I exhaled slowly, letting the last tendrils of unease slip away. Whatever had just happened, whatever had stirred when I nearly touched the painting, would have to wait.
For now, I needed a place to sleep.
Few people understood how important it was to choose the right bedchamber in a haunted house. Most believed ghosts drifted aimlessly through halls and walls, untethered to the rules of the living. But they were wrong. Spirits lingered where the energy suited them.
If I chose poorly, if I settled into a room steeped in restless energy, I wouldn’t sleep at all. The spirits would keep me shifting, unsettled, my dreams twisting into their memories and their burdened voices would bleed into my thoughts until dawn.
It had happened before. More than once.
I had learned, over time, to listen, to feel the pulse of a place. The right room, the safest room, wouldn’t be the grandest or the most comfortable. It would be the one where the air settled around me instead of pressing in. Where the house itself allowed me to stay.

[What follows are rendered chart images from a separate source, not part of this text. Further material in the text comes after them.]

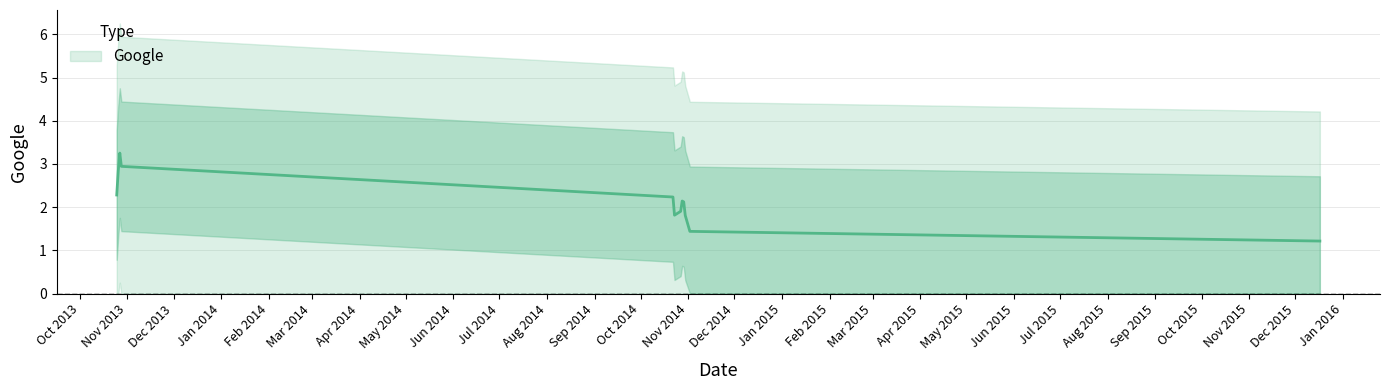

What is the average value?

2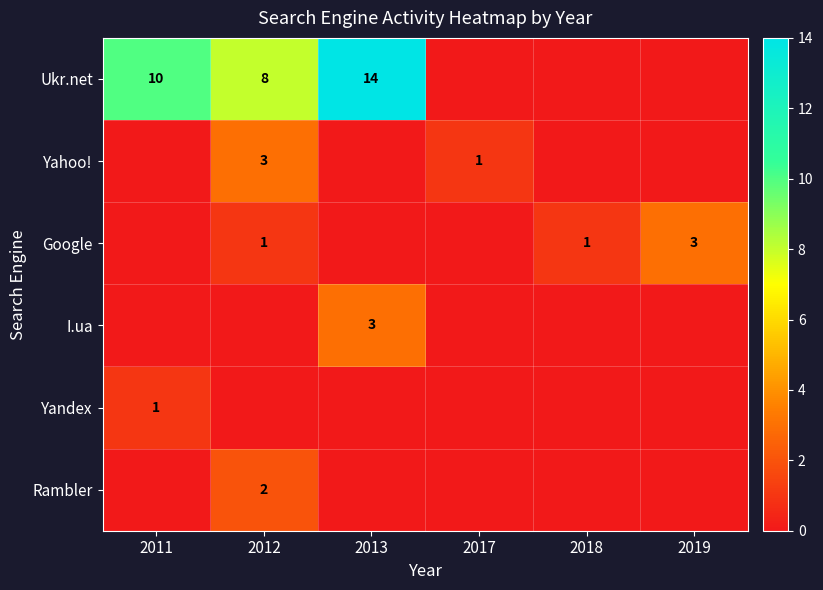

The value of Google at 2019 is 3. True or false?

True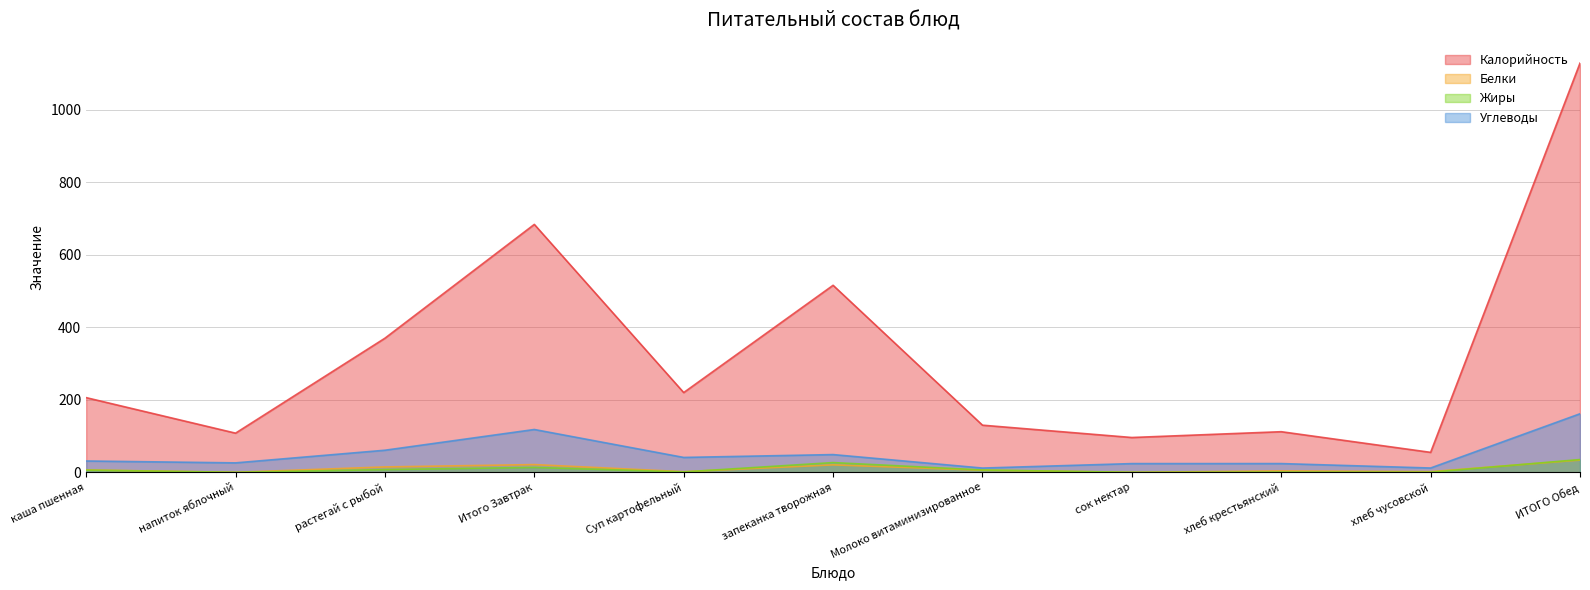

Rank the categories by Белки value from lowest to highest.

напиток яблочный, сок нектар, Суп картофельный, хлеб чусовской, хлеб крестьянский, Молоко витаминизированное, каша пшенная, растегай с рыбой, запеканка творожная, Итого Завтрак, ИТОГО Обед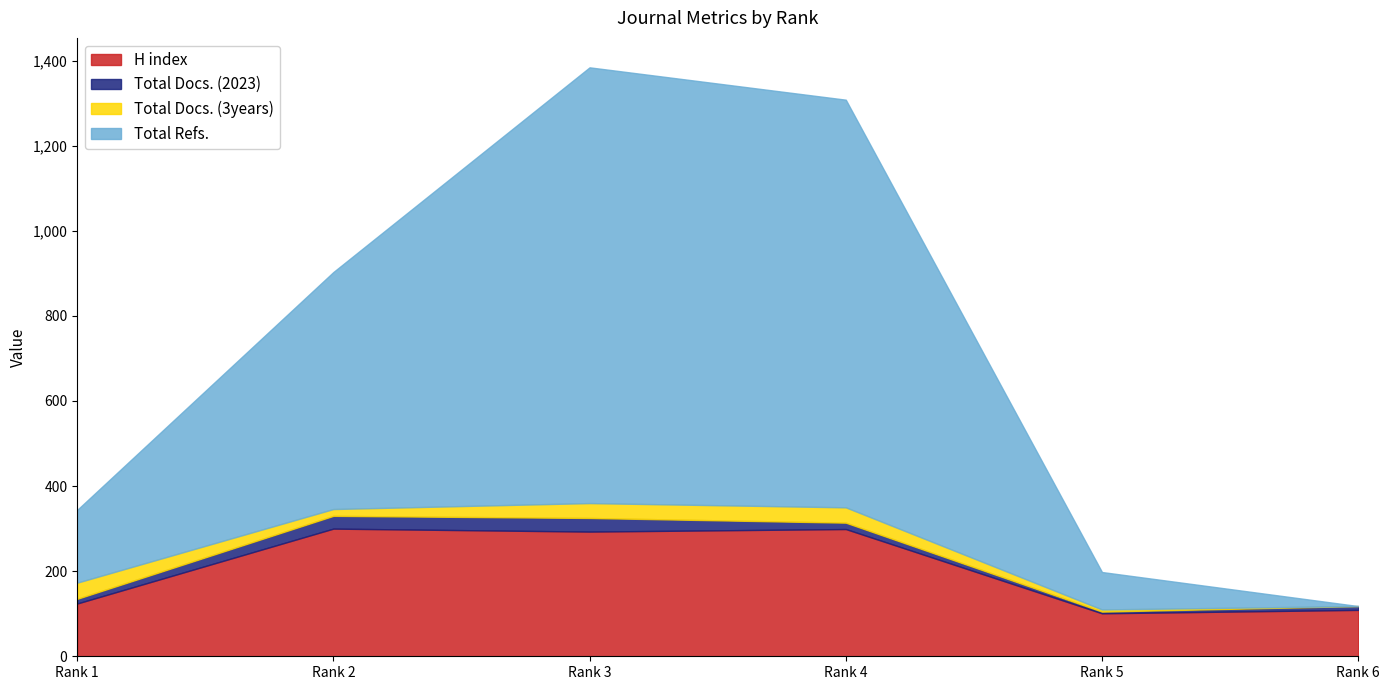

What are all the series names shown in the legend?

H index, Total Docs. (2023), Total Docs. (3years), Total Refs.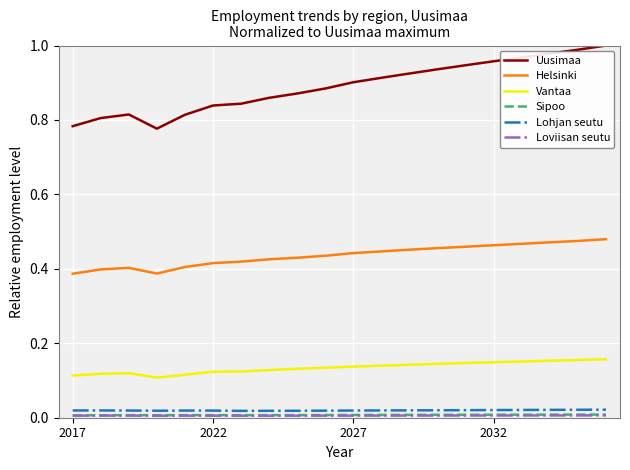

True or false: Uusimaa and Lohjan seutu intersect in this chart.

False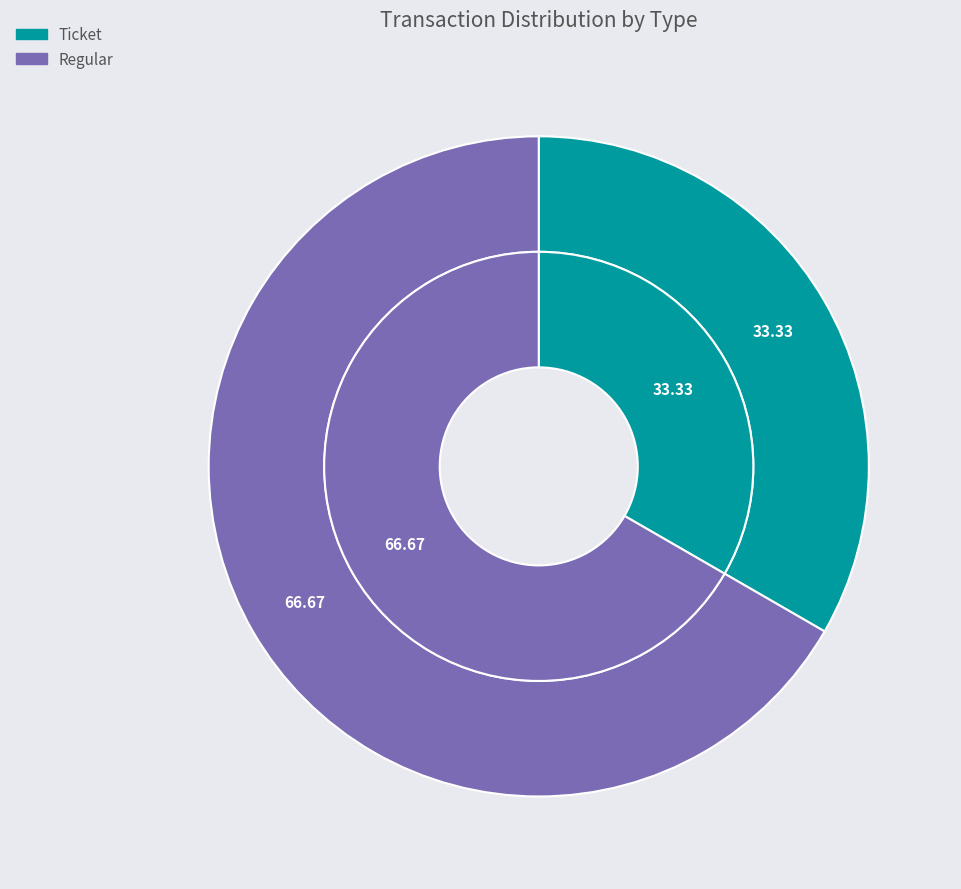

Is there a majority slice in this chart?

Yes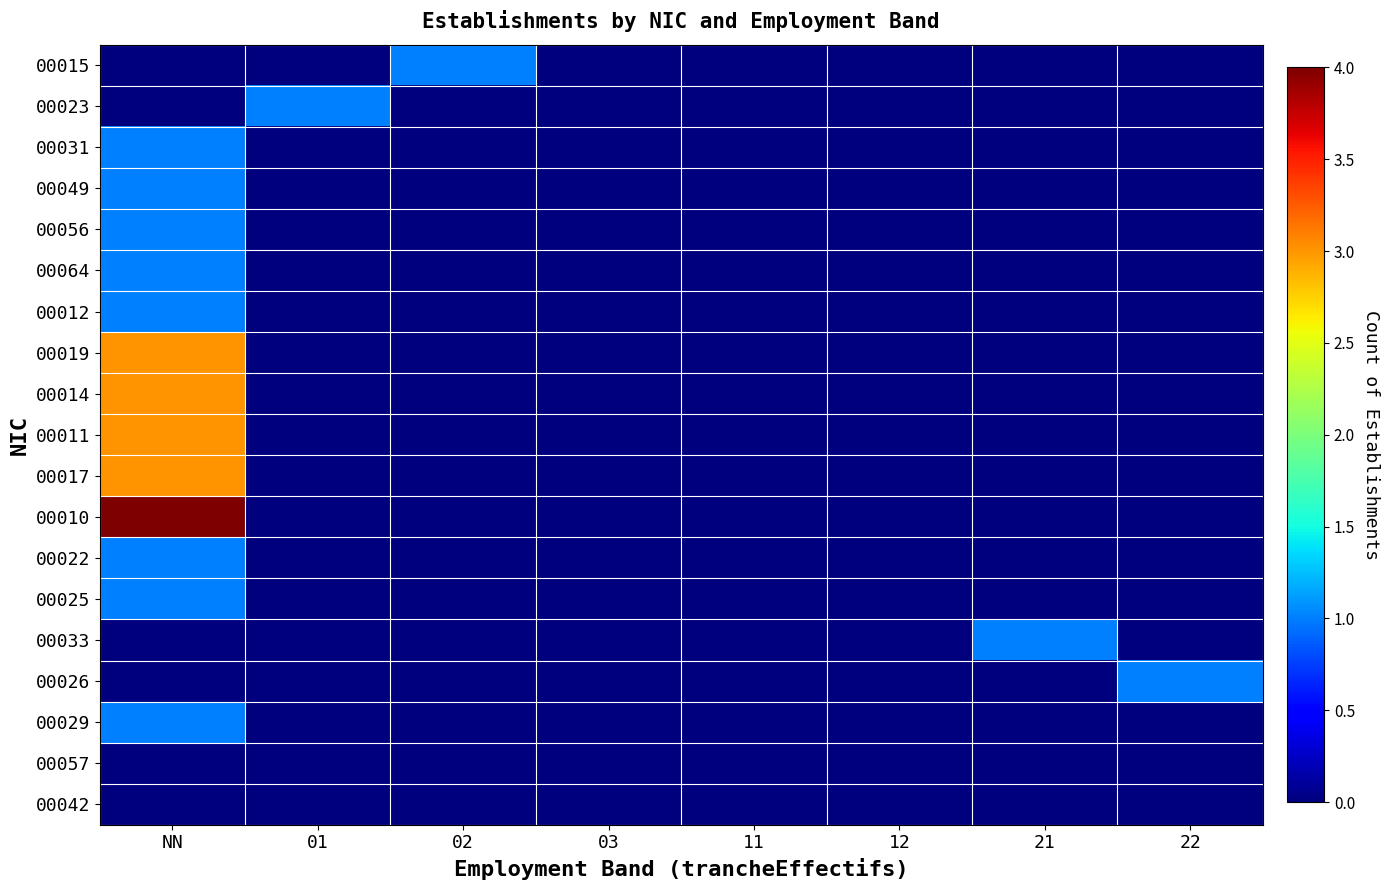

List the series in order of their peak value, highest first.

00010, 00019, 00014, 00011, 00017, 00015, 00023, 00031, 00049, 00056, 00064, 00012, 00022, 00025, 00033, 00026, 00029, 00057, 00042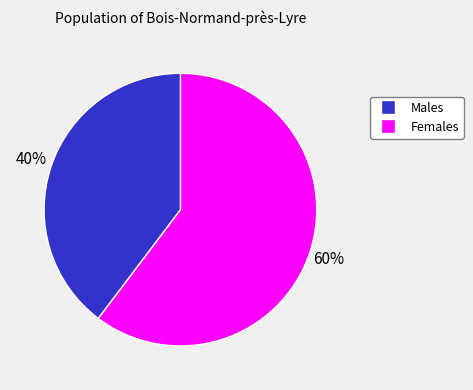

To the nearest percent, what is the average slice percentage?

50%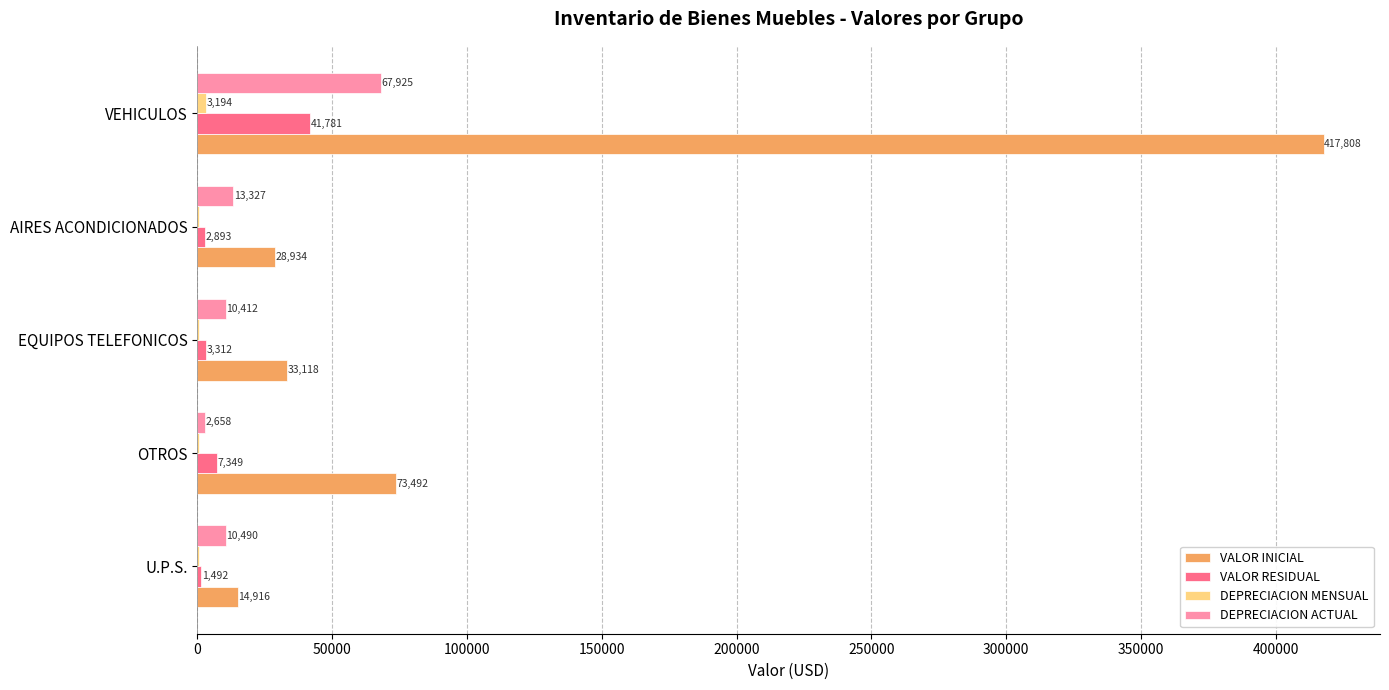

At which category is the sum across all series the highest?

VEHICULOS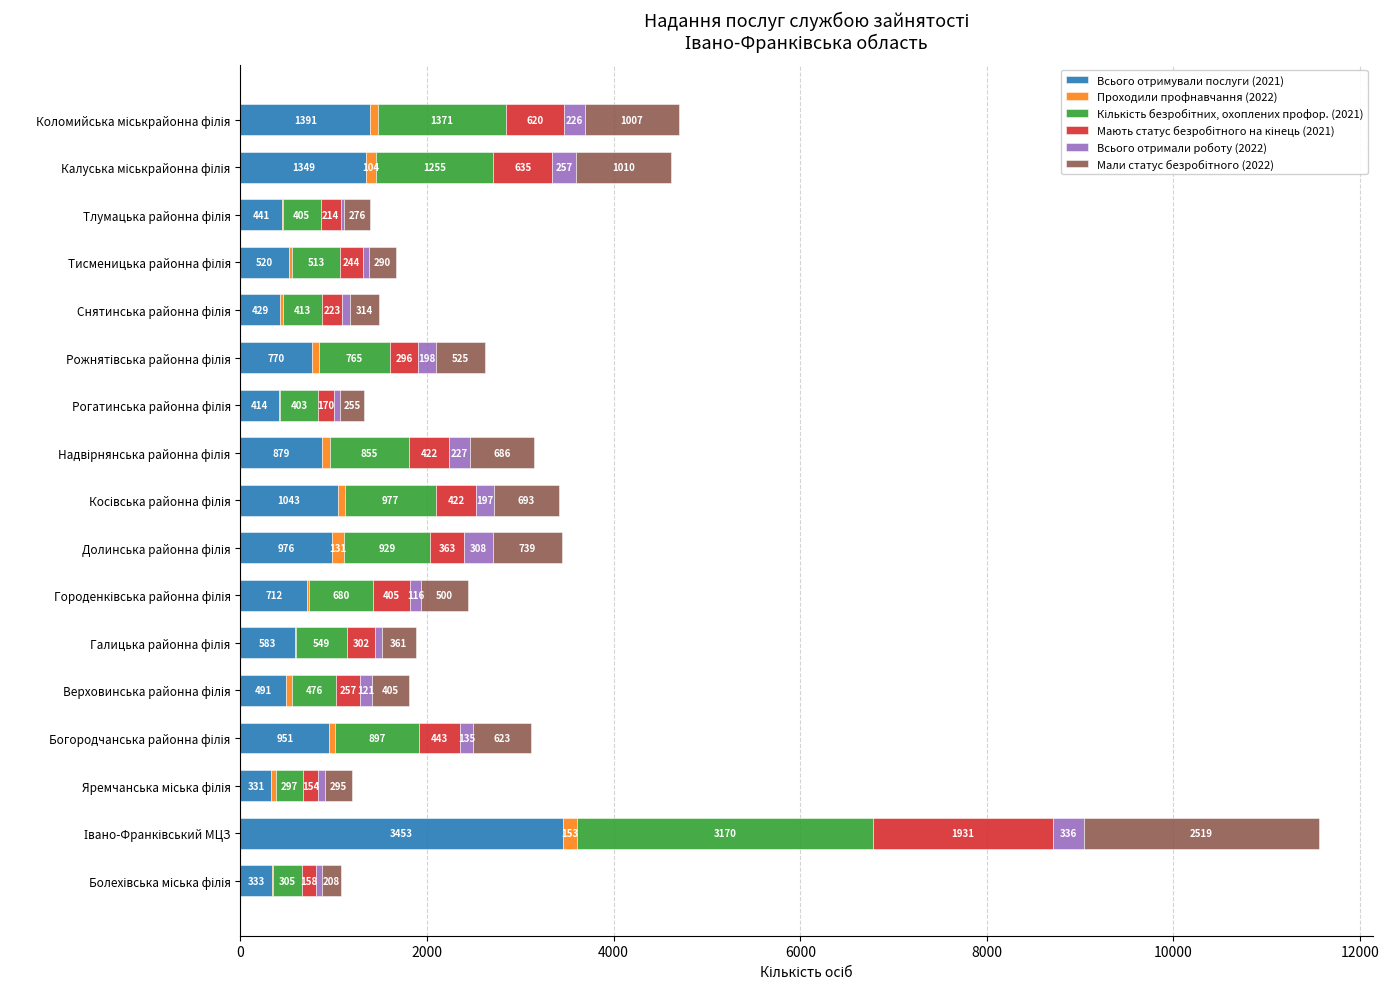

How many series are shown in this chart?

6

I turned away from the painting and stepped forward. The corridors seemed to stretch long and endless, the silence wrapping around me like a living thing.
To anyone else, the castle would feel abandoned.
I knew better though. It was far from empty.
Even now, even though I could sense that the spirits were hiding, I could feel them watching.
I kept my pace measured, my breath slow.
With each doorway I passed, I let my fingers brush lightly against the frame, testing for that subtle, almost imperceptible shift in the air.
Some rooms were wrong immediately. One sent a prickle of cold skittering over my skin. Another had a stillness that was almost too deep, as if the space had been folded in on itself, cut off from time.
When, at last, I finally found one, the moment I crossed the threshold, I knew.
The air inside was thick with dust and disuse, but the pressure I had felt in the hallways eased here. The space felt lived-in, not by the dead, but by memory, long ago laughter, the hush of candlelit conversations, the flutter of silk brushing stone.
Not untouched by the past, but not claimed by it either.
I released a breath I hadn’t realized I’d been holding. “This will do,” I murmured to myself as I sat my candle down on the vanity.
I took in my surroundings. A grand, four-poster bed stood in the center, its dark canopy draped in fabric so thick with dust, it might have once been velvet. A large gilded mirror hung over the dresser, its surface clouded with age, reflecting nothing but shadow.
I turned toward the fireplace, where the scent of old, burned wood still lingered. The grate was cold, the embers long dead, but if I could find some firewood, it would make the space welcoming.
I had slept in worse places. But, for now, at least, I had carved out a place for myself.